**La page:**
Dans ses dernières écritures du 4 janvier 2018, la CNHJ demande à la cour de :

- confirmer le jugement entrepris en ce qu'il a condamné in solidum MM. Z..., D... et X... au paiement de la somme totale de 1221738,37 euros avec intérêts au taux légal à compter du 10 juin 2010 ;

- subsidiairement et en tant que de besoin, réformer le jugement sur ce quantum et statuant à nouveau sur ce point, condamner in solidum MM. Z..., D... et X... à lui payer la somme totale de 1124243,73 euros avec intérêts au taux légal à compter du 10 juin 2010;

- juger qu'elle devra déduire du montant susvisé toute somme qu'elle pourrait recevoir ultérieurement dans le cadre de ses recours ;

- confirmer le jugement entrepris en ce qu'il a condamné M. D... F... à lui verser la somme de 84608,95 euros avec intérêts au taux légal à compter du 7 juin 2010 ;

- subsidiairement et en tant que de besoin, réformer le jugement sur ce quantum et statuant à nouveau sur ce point, condamner M. D... F... au paiement de la somme totale de 80745,86 euros avec intérêts au taux légal à compter du 10 juin 2010 ;

- confirmer le jugement entrepris en ce qu'il a condamné in solidum MM. Z..., D... et X... au paiement de la somme de 10000 euros en application de l'article 700 du code de procédure civile et au paiement des dépens ;

- condamner in solidum MM. Z..., D... et X... au paiement de la somme de 10000 euros en application de l'article 700 du code de procédure civile au titre des frais irrépétibles exposés devant la cour ;

- faire droit à son appel incident et condamner en conséquence in solidum MM. Z..., D... et X... à lui verser les sommes de 115654,47 euros et 2793,47 euros au titre des divers frais exposés pour déterminer le montant des sommes détournées, prendre les garanties permettant le remboursement desdites sommes et assurer, en dehors du présent procès, la défense de ses intérêts ;

- condamner in solidum MM. Z..., D... et X... au paiement des dépens de première instance et d'appel dont distraction, conformément à l'article 699 du code de procédure civile, au profit de Me Jeanne B....

MM. Z... et D... F... n'ont pas constitué avocat. Les dernières conclusions de M. X... leur ont été signifiées, conformément aux dispositions de l'article 659 du code de procédure civile.

Le dossier a été communiqué au ministère public qui n'a pas présenté d'observations.

**Les données:**

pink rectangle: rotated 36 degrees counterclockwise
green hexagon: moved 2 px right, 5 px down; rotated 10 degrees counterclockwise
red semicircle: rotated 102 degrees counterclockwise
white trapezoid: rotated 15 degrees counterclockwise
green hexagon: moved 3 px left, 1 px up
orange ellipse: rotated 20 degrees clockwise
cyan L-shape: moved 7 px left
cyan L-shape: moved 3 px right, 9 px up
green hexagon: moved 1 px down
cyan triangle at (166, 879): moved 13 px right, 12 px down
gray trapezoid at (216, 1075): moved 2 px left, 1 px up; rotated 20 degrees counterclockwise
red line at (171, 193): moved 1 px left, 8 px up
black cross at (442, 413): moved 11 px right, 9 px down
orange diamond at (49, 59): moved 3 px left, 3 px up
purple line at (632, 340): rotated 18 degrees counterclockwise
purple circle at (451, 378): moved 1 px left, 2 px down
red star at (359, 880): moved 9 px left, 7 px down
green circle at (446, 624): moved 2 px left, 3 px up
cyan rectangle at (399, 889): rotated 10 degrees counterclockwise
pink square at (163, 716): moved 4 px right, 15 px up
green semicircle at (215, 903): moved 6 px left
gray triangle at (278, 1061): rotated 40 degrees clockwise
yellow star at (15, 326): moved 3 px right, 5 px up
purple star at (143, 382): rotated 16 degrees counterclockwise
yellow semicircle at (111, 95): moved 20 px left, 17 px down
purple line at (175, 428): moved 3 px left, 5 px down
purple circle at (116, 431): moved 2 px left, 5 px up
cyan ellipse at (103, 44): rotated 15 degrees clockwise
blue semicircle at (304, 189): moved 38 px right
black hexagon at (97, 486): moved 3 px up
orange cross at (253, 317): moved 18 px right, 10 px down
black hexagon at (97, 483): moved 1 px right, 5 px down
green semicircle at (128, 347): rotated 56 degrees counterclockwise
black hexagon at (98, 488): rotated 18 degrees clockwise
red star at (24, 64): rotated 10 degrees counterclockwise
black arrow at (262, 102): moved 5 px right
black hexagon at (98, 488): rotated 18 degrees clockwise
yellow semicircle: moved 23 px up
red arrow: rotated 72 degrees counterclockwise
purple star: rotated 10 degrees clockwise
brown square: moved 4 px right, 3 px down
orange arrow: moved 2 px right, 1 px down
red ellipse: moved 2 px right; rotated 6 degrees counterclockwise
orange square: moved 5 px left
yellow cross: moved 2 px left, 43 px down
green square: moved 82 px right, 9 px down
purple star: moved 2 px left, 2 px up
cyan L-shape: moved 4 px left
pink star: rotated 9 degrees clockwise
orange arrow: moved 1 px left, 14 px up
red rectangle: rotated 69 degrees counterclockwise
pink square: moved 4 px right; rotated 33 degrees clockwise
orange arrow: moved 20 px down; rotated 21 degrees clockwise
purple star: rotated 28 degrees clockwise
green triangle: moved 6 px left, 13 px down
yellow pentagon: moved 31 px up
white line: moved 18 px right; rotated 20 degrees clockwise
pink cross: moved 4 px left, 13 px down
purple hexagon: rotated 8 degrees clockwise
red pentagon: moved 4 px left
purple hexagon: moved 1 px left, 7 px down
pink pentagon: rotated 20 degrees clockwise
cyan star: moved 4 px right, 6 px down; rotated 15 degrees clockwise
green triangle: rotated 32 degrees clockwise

**Travail à faire:**
[1] Recopiez mot pour mot le passage des conclusions de la CNHJ qui va de "- faire droit" jusqu'à "Me Jeanne B....".
[2] Dans la liste, remplacez "hexagon" par "octagon" sur le passage qui va du début jusqu'à la ligne contenant "green circle at" comprise, sans rien changer d'autre, et ne donnez que ces lignes.

**Les corrigés:**
[1]
- faire droit à son appel incident et condamner en conséquence in solidum MM. Z..., D... et X... à lui verser les sommes de 115654,47 euros et 2793,47 euros au titre des divers frais exposés pour déterminer le montant des sommes détournées, prendre les garanties permettant le remboursement desdites sommes et assurer, en dehors du présent procès, la défense de ses intérêts ;

- condamner in solidum MM. Z..., D... et X... au paiement des dépens de première instance et d'appel dont distraction, conformément à l'article 699 du code de procédure civile, au profit de Me Jeanne B....

[2]
pink rectangle: rotated 36 degrees counterclockwise
green octagon: moved 2 px right, 5 px down; rotated 10 degrees counterclockwise
red semicircle: rotated 102 degrees counterclockwise
white trapezoid: rotated 15 degrees counterclockwise
green octagon: moved 3 px left, 1 px up
orange ellipse: rotated 20 degrees clockwise
cyan L-shape: moved 7 px left
cyan L-shape: moved 3 px right, 9 px up
green octagon: moved 1 px down
cyan triangle at (166, 879): moved 13 px right, 12 px down
gray trapezoid at (216, 1075): moved 2 px left, 1 px up; rotated 20 degrees counterclockwise
red line at (171, 193): moved 1 px left, 8 px up
black cross at (442, 413): moved 11 px right, 9 px down
orange diamond at (49, 59): moved 3 px left, 3 px up
purple line at (632, 340): rotated 18 degrees counterclockwise
purple circle at (451, 378): moved 1 px left, 2 px down
red star at (359, 880): moved 9 px left, 7 px down
green circle at (446, 624): moved 2 px left, 3 px up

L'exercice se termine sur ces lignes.